В то время как на дворе бушевала целая дюжина гражданских войн, Бойль выбирает такой метод аргументации — аргументацию через мнение, — который был высмеян еще старой схоластической традицией. Бойль и его коллеги отказываются от достоверности, присущей аподейктическому суждению, в пользу doxa, простого мнения. Теперь эта doxa, однако, больше уже не плод бредовых фантазий наивных масс, но новый механизм завоевания поддержки у знатных особ. Вместо того чтобы основываться на логике, математике или риторике, Бойль опирается на параюридическую метафору: заслуживающие доверия, состоятельные и достойные уважения очевидцы, собравшиеся вокруг сцены, на которой проводится опыт, могут свидетельствовать о существовании факта, the matter of fact, даже если сами они ничего не знают о его подлинной природе.
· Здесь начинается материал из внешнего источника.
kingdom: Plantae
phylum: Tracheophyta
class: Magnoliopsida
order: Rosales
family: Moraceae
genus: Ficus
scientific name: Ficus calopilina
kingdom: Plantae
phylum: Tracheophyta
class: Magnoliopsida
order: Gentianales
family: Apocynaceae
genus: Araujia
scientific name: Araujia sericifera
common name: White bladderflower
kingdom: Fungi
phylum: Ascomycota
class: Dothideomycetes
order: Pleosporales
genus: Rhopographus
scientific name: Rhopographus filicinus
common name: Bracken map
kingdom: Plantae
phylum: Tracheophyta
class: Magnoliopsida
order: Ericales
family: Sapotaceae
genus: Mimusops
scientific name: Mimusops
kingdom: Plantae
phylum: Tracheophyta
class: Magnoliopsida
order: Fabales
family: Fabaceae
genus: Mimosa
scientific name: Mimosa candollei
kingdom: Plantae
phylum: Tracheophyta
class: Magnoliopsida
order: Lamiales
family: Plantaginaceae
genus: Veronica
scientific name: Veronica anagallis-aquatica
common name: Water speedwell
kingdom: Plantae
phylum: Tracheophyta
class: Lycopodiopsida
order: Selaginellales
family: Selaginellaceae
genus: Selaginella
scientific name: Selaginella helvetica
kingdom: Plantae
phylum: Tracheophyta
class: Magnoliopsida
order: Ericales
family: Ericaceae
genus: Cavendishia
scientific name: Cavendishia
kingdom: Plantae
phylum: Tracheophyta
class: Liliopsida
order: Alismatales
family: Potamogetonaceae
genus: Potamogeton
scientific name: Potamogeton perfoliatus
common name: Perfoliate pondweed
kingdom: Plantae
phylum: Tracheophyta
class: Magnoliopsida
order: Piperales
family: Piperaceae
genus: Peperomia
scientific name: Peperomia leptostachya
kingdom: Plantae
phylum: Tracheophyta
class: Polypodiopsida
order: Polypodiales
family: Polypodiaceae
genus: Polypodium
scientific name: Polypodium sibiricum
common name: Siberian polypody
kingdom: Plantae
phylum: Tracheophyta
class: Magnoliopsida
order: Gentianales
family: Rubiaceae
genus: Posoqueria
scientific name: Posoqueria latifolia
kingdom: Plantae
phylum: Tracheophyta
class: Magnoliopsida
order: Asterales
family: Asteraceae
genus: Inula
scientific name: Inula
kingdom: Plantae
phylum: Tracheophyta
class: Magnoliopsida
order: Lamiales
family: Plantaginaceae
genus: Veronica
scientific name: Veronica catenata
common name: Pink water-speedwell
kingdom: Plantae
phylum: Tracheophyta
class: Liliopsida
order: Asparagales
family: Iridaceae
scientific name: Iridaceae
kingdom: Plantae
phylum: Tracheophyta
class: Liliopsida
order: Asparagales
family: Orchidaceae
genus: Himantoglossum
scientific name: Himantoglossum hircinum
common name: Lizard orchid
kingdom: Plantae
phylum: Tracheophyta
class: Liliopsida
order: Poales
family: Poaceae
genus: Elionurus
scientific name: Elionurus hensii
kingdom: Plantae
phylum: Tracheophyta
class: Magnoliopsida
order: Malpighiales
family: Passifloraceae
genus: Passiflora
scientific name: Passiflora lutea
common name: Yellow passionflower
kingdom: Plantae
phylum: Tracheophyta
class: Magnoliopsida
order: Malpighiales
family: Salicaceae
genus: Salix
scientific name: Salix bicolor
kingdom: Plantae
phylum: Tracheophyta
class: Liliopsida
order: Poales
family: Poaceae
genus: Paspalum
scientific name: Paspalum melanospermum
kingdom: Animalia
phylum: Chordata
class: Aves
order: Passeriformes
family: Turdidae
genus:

Таким образом, Бойль изобретает эмпирический стиль, которым мы пользуемся и по сей день (Shapin, 1991а).
Бойль нуждается не во мнении этих избранных представителей благородного сословия, но в наблюдении феноменов, произведенных искусственным образом в замкнутом и защищенном пространстве лаборатории. По иронии судьбы, Бойль стремится поднять и решить ключевой вопрос конструктивистов — являются ли факты полностью сконструированными в лаборатории или нет? Да, факты действительно конструируются благодаря новому оборудованию лаборатории и искусственному посреднику — насосу. Уровень торричеллиевого столба, помещенного в прозрачный корпус насоса, который приводится в действие запыхавшимися техниками, действительно понижается. «Факты фабрикуются», — как сказал бы Гастон Башляр. Но не являются ли ложными те факты, которые созданы человеком? Нет, поскольку Бойль, так же как и Гоббс, распространяет на человека «конструктивизм», присущий божественному началу: Бог знает о вещах все, поскольку сам их создает (Funkenstein, 1986). Мы знаем природу фактов, поскольку они получены при таких обстоятельствах, которые находятся под нашим полным контролем. Наша слабость оказывается силой в том случае, если только мы ограничимся знанием инструментализован-ной природы фактов и оставим в стороне объяснение причин. И вновь Бойль превращает недостаток — мы производим только matters of fact, созданные в лабораториях и обладающие только локальной ценностью, — в решительное преимущество: эти факты никогда не изменятся, что бы ни происходило в любом другом месте — в теории, метафизике, религии, политике или логике.
Гоббс и его субъекты
Гоббс отрицает весь механизм аргументации Бойля. Как и Бойль, он хочет остановить гражданскую войну, и точно также хочет лишйть как просвещенных джентльменов, так и простой народ права свободно толковать Библию. Но своей цели он хочет добиться как раз за счет унификации политического тела. Суверен, порождаемый договором, этот смертный Бог, «которому мы, под владычеством бессмертного Бога, обязаны своим миром и своей защитой», является лишь представителем множества. «Ибо единство лица обусловливается единством представителя, а не единством представляемых». Гоббс обуреваем идеей этого единства Лица (Person), которое, как он выражается, есть Представитель (Actor), «которого мы, прочие граждане, создали как доверители» (Hobbes, 1971). [18] Именно благодаря такому единству и не может существовать никакой трансценденции, никакого доступа к Богу. Гражданские войны будут свирепствовать до тех пор, пока существуют сверхъестественные сущности, к которым граждане будут чувствовать себя вправе обращаться, когда сами они преследуются властями этого низменного мира. Верность идеалам старого средневекового общества — Богу и Королю — больше невозможна, если каждый сможет обращаться к Богу сам по себе или назначить себе короля. Гоббс хочет полностью изжить всякие призывы к сущностям, превосходящим гражданскую власть. Он хочет воссоздать католическое единство, закрывая при этом все доступы к божественной трансценденции.
18
См. также русскоязычное издание: Томас Гоббс, Левиафан, Собрание сочинений: В 2 т. М., Мысль, 1965, т. 2, с. 196, пер. А. Гутермана.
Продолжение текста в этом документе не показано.